* **What this task involves**
Starting at the line that contains "tilt_deg: -30.0" and stopping at the line that contains "exposure_s: 1/16", restate each line of the records below exactly. Omit the pictures.

######

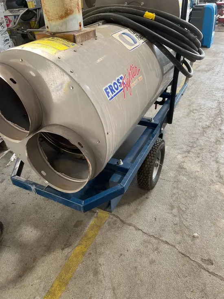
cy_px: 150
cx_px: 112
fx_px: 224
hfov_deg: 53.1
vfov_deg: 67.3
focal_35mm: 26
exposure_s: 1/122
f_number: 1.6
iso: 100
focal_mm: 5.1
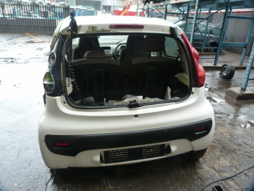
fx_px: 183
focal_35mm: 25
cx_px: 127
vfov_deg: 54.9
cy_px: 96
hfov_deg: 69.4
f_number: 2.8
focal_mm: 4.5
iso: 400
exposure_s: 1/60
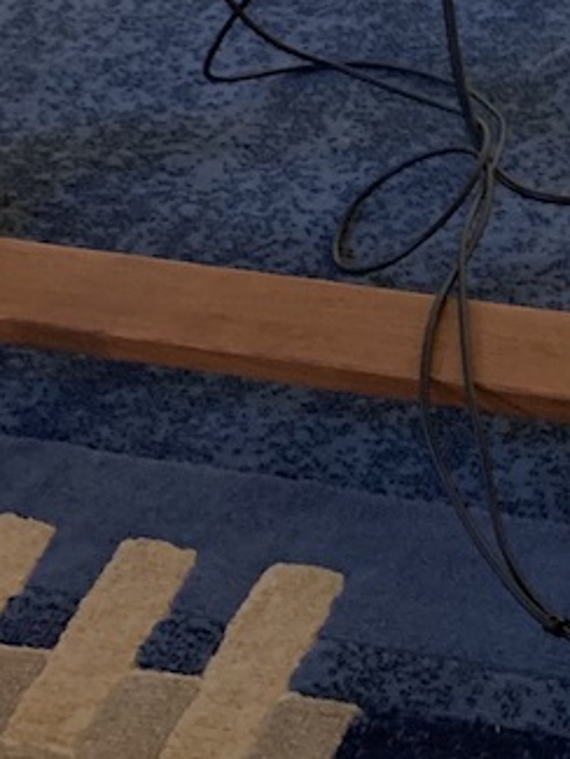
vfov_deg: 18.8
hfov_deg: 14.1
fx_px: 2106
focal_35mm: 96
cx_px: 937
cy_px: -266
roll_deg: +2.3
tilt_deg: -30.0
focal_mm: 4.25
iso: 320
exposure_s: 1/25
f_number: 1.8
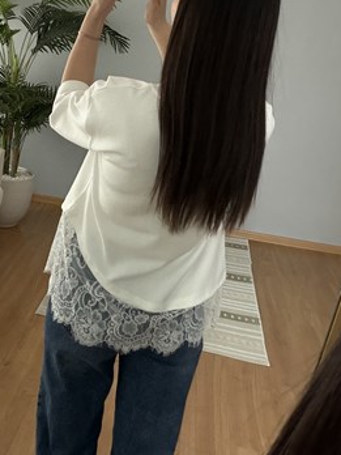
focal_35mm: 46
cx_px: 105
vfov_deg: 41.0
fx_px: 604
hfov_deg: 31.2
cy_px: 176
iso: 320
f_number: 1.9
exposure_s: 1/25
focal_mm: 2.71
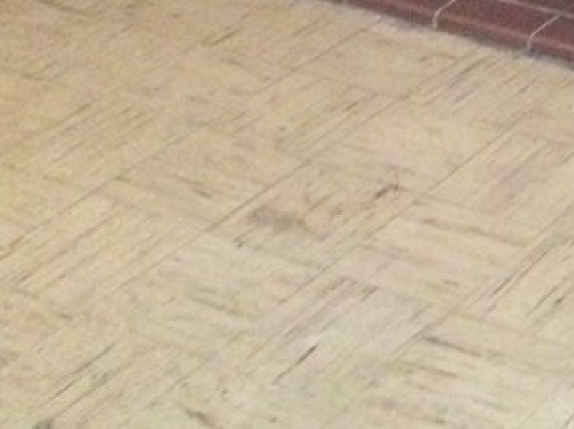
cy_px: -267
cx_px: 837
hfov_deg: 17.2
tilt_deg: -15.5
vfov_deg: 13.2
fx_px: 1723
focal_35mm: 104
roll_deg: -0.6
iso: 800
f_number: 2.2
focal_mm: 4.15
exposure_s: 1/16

######

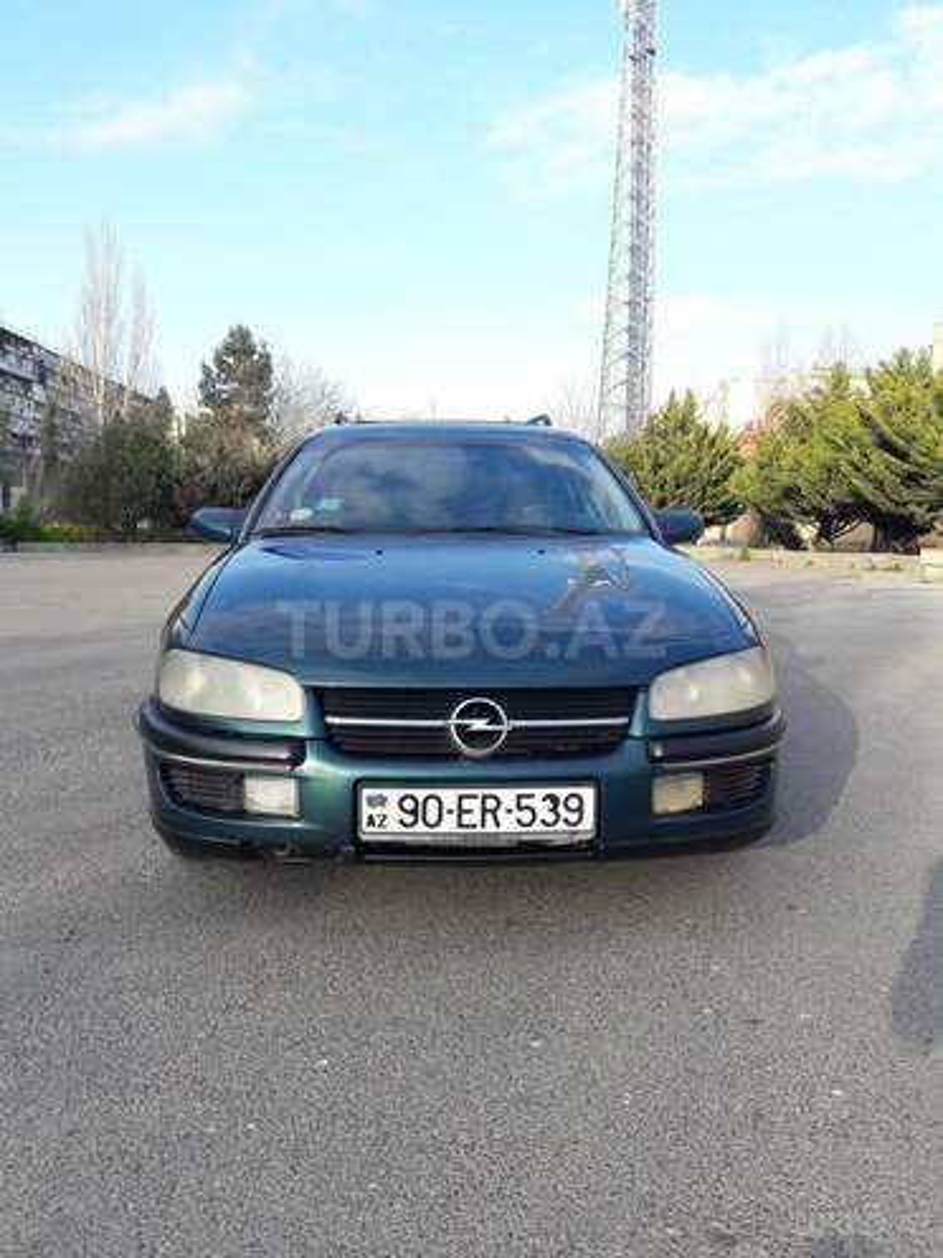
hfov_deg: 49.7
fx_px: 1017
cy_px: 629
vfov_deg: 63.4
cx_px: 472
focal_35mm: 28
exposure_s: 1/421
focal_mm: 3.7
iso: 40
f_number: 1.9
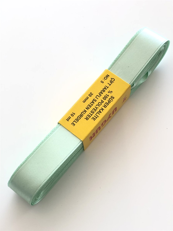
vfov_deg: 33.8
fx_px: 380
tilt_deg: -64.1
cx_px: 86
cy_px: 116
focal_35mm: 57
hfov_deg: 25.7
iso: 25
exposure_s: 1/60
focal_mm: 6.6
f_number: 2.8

######

* **Exercise answer**
tilt_deg: -30.0
focal_mm: 4.25
iso: 320
exposure_s: 1/25
f_number: 1.8
focal_35mm: 46
cx_px: 105
vfov_deg: 41.0
fx_px: 604
hfov_deg: 31.2
cy_px: 176
iso: 320
f_number: 1.9
exposure_s: 1/25
focal_mm: 2.71
cy_px: -267
cx_px: 837
hfov_deg: 17.2
tilt_deg: -15.5
vfov_deg: 13.2
fx_px: 1723
focal_35mm: 104
roll_deg: -0.6
iso: 800
f_number: 2.2
focal_mm: 4.15
exposure_s: 1/16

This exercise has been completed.